4. Le moyen tiré par le préfet des Deux-Sèvres de ce que c’est à tort que le tribunal a retenu le moyen tiré de ce que la décision portant interdiction de retour sur le territoire français d’une durée d’un an était entachée d’erreur d’appréciation, paraît, en l’état de l’instruction, sérieux et de nature à justifier, outre l’annulation ou la réformation du jugement attaqué, le rejet des conclusions à fin d’annulation de cette décision et à fin d’injonction accueillies par ce jugement. Dans ces conditions, il y a lieu d’ordonner le sursis à l’exécution du jugement du tribunal administratif de Poitiers du 16 octobre 2025 en tant qu’il annule la décision du 16 octobre 2024 prononçant une interdiction de retour sur le territoire français pour une durée d’un an, qu’il enjoint aux services de l’État territorialement compétents de prendre toute mesure propre à mettre fin au signalement de Mme A... Ng’endo dans le système d’information Schengen dans le délai de deux mois suivant sa notification et qu’il met à la charge de l’État le versement de la somme de 900 euros au titre de l’article L. 761-1 du code de justice administrative.




ORDONNE :




Article 1er : Jusqu’à ce qu’il ait été statué sur la requête formée par le préfet des Deux-Sèvres contre le jugement du tribunal administratif de Poitiers en date du 16 octobre 2025, il sera sursis à l’exécution de ce jugement en tant qu’il annule la décision du 16 octobre 2024 prononçant une interdiction de retour sur le territoire français pour une durée d’un an, qu’il enjoint aux services de l’État territorialement compétents de prendre toute mesure propre à mettre fin au signalement de Mme A... Ng’endo dans le système d’information Schengen dans le délai de deux mois suivant sa notification et qu’il met à la charge de l’État le versement de la somme de 900 euros au titre de l’article L. 761-1 du code de justice administrative.
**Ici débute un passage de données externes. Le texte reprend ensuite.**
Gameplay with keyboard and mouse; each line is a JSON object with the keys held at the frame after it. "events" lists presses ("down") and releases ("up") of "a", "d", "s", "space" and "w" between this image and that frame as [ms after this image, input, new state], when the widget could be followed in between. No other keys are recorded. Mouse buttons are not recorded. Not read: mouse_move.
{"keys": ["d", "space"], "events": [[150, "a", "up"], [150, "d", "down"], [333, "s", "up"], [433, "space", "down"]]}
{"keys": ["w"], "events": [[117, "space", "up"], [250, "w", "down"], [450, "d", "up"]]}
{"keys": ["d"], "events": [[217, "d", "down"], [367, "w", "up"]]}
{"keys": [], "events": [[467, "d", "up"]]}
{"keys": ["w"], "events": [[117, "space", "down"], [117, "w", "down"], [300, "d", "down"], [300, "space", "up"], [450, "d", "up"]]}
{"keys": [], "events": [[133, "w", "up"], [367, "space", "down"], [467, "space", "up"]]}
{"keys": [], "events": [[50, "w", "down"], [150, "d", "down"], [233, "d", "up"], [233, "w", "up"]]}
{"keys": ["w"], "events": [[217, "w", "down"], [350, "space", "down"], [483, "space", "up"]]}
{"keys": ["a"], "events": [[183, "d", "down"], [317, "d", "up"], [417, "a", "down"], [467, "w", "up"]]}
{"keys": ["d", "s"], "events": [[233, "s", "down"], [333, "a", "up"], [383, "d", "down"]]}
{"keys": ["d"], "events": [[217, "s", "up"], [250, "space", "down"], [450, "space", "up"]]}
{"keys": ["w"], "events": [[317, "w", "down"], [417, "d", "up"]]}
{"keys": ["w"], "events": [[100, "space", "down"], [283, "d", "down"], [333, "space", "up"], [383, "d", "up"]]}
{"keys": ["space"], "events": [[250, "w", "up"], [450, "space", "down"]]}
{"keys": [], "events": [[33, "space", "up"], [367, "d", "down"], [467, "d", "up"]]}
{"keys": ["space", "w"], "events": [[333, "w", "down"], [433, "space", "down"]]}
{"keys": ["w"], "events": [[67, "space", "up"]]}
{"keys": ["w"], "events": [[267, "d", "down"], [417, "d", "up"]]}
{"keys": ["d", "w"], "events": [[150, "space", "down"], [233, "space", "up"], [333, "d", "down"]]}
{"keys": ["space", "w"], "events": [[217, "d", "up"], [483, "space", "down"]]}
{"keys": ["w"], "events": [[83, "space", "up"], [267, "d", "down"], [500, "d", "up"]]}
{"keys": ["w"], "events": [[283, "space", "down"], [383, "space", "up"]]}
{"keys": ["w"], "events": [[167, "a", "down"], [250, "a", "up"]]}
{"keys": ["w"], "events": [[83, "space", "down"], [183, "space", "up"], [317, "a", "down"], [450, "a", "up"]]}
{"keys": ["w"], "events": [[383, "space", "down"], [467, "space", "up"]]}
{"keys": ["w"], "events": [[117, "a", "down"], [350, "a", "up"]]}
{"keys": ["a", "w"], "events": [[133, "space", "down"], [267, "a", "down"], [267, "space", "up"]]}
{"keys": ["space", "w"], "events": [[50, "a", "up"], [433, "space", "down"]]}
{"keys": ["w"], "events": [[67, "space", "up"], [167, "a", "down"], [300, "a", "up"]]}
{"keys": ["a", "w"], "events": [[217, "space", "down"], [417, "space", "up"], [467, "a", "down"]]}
Article 2 : La présente ordonnance sera notifiée au préfet des Deux-Sèvres, au ministre de l’intérieur et à Mme A... Ng’endo.


Rendu public par mise à disposition au greffe le 30 janvier 2026.


La greffière,



DETRANCHANT

La présidente de la 3ème chambre,



K. BUTERI


La République mande et ordonne au ministre de l’intérieur en ce qui le concerne ou à tous commissaires de justice à ce requis en ce qui concerne les voies de droit commun contre les parties privées, de pourvoir à l’exécution de la présente ordonnance.